On our marketing materials and at our premises we use dynamic QR codes. When these codes are scanned, technical data is collected: IP address, timestamp, device type and country of origin. This data is processed by QR Code Manager (qrcode-manager.org) on European servers and is used exclusively for usage analysis.

Legal basis: Art. 6(1)(f) GDPR (legitimate interest). Retention period: 12 months.

Frequently Asked Questions

Do I need to inform users before they scan? A general statement in the privacy policy is sufficient. A separate notice at the QR code itself is not mandatory, but recommended: "By scanning you agree to our privacy policy" creates transparency.

What if someone requests that their scan data be deleted? Since QR code scans don't create personal profiles (only IP + device, no identity), attribution to a person is difficult in practice. You can point to anonymized processing.

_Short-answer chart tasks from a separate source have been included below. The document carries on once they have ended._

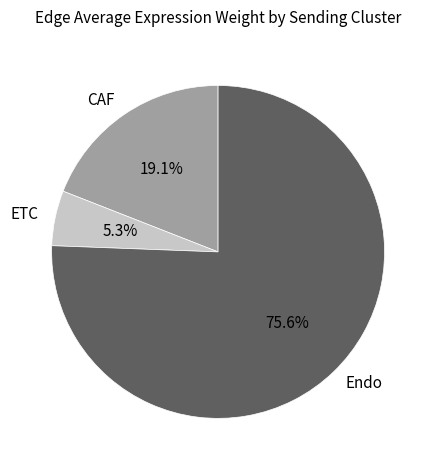

Is the sum of Endo and CAF greater than half?

Yes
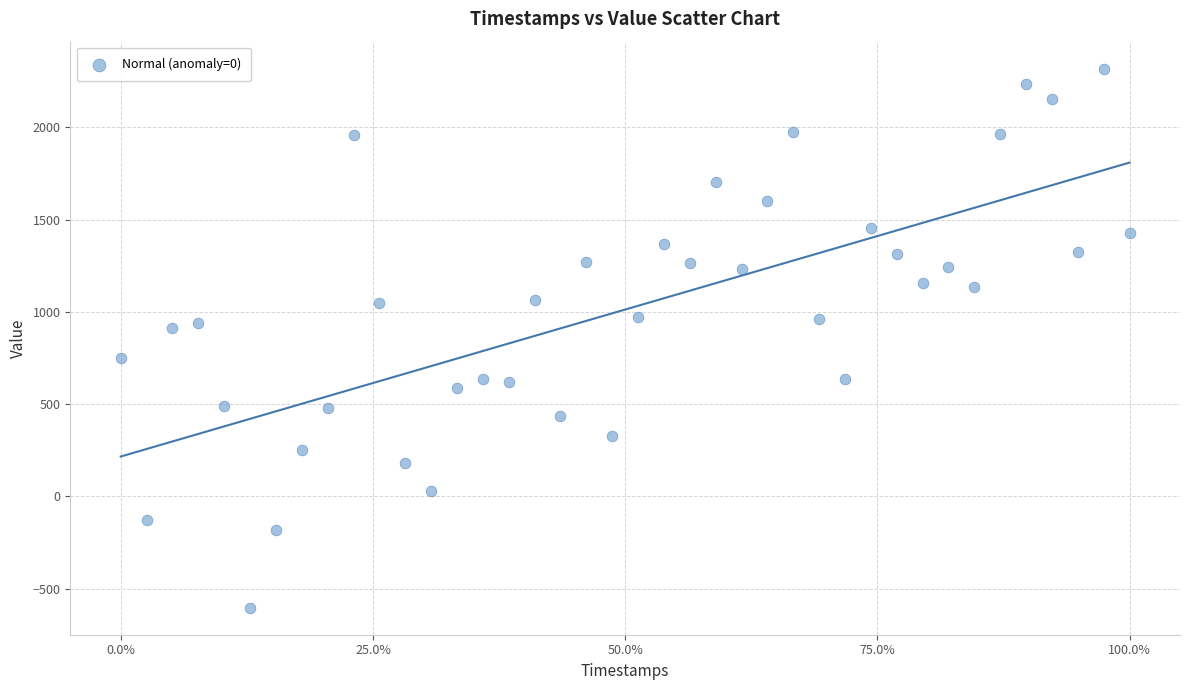

What is the range of X values (max minus min)?

1.0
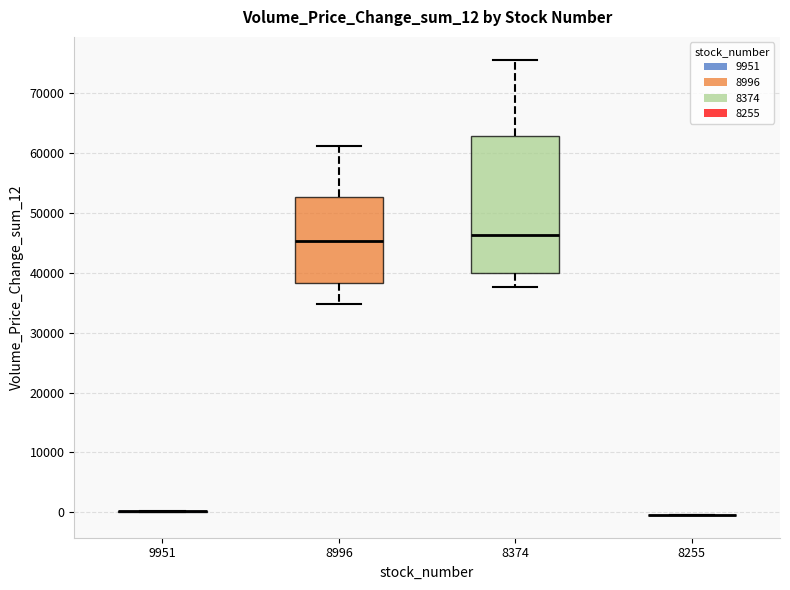

Reading left to right, read every box against the y-axis: the position of its median line, the range the box covers, and the ends of its whiskers. The values are not printed on the chart, so give them approximately, as read against the axis.

9951: box collapsed to a line at 0, whiskers 0 to 0
8996: median 45000, box 38000 to 53000, whiskers 35000 to 61000
8374: median 46000, box 40000 to 63000, whiskers 38000 to 76000
8255: box collapsed to a line at 0, whiskers 0 to 0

Is a standard QR code generator without GDPR compliance sufficient? For static codes without tracking: yes. For tracking codes: only if the provider operates in a GDPR-compliant manner and offers a DPA.

Do I need to sign a Data Processing Agreement? If the QR code provider processes personal data on your behalf (scan tracking): yes. QR Code Manager provides a DPA on request.

Further reading: QR Code Analytics – Track Scans · Dynamic QR Codes Guide

Note: This article does not constitute legal advice. For specific legal questions, consult a data protection officer or attorney.